Gostaria de mencionar minha conversa, que me parece memorável, com D. T. Suzuki, o mestre do zen budismo (casa Gabriella, Ascona, 18 de agosto de 1954, na presença da senhora Fröbe-Kapteyn e de Mircea Eliade). Perguntamos a ele qual havia sido o seu primeiro contato com a espiritualidade ocidental, e soubemos que cerca de cinquenta anos atrás ele havia traduzido quatro dos trabalhos de Swedenborg para o japonês, tendo sido este o seu primeiro contato com o Ocidente.

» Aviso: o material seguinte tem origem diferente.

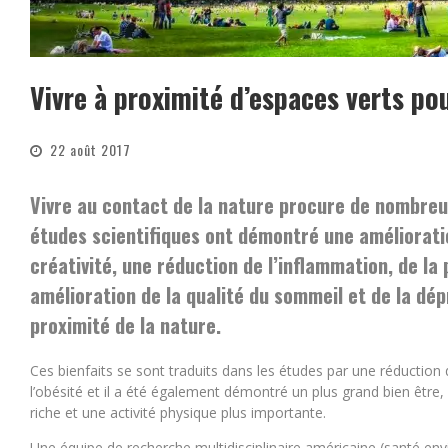
Vivre à proximité d’espaces verts po
22 août 2017
Vivre au contact de la nature procure de nombreux
études scientifiques ont démontré une amélioratio
créativité, une réduction de l’inflammation, de la 
amélioration de la qualité du sommeil et de la dé
proximité de la nature.
Ces bienfaits se sont traduits dans les études par une réducti
l’obésité et il a été également démontré un plus grand bien être, 
riche et une activité physique plus importante.
Une équipe de recherche multidisciplinaire américaine (santé en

Mais adiante em nossa conversa, perguntamos que homologias ele encontrou na estrutura do budismo mahaiana e da cosmologia de Swedenborg, e ainda de sua correspondência no mundo… Claro que não esperávamos uma resposta teórica, porém um sinal atestando a experiência concreta em uma pessoa do budismo mahayana e da espiritualidade de Swendenborg. Ainda posso ver Suzuki sorrindo e brandindo uma colher, dizer: “Esta colher agora existe no paraíso…” “Agora, estamos no Céu,” ele explicou.

No fim da vida, Corbin passou a chamar esta condição do presente de ‘escatologia percebida’. Em seu ensaio mais revelador, de cunho mesmo confessional e publicado quatro anos antes de sua morte, Corbin extrapolou a partir da evidência dos Pergaminhos do Mar Morto para colocar uma condição universal do tempo aperfeiçoado:

O tempo dos profetas e das visões proféticas não aconteceu na medida do tempo da História. A reversão imposta por Copérnico foi necessária pela fenomenologia existencial da Imago Templi que estamos tentando elucidar. Confrontado com uma igreja que se tornar um poder histórico e uma sociedade no tempo deste mundo, o anseio pelo Templo… é o anseio por um tempo que não seja limitado pelo passado e pelo futuro do tempo histórico, porém um nunc de uma Presença eterna. Tal “escatologia percebida” restaurou o Paraíso, restaurou o homem à sua condição de status celestial.

“A fenomenologia existencial da Imago Templi” é a eterna presença — acessível neste instante, agora. Assim como na historicidade mística a sequência de momentos no passado converge para o coração do gnóstico, assim também o futuro é agora presente, eterno. O escatalógico é percebido. O tempo é agora.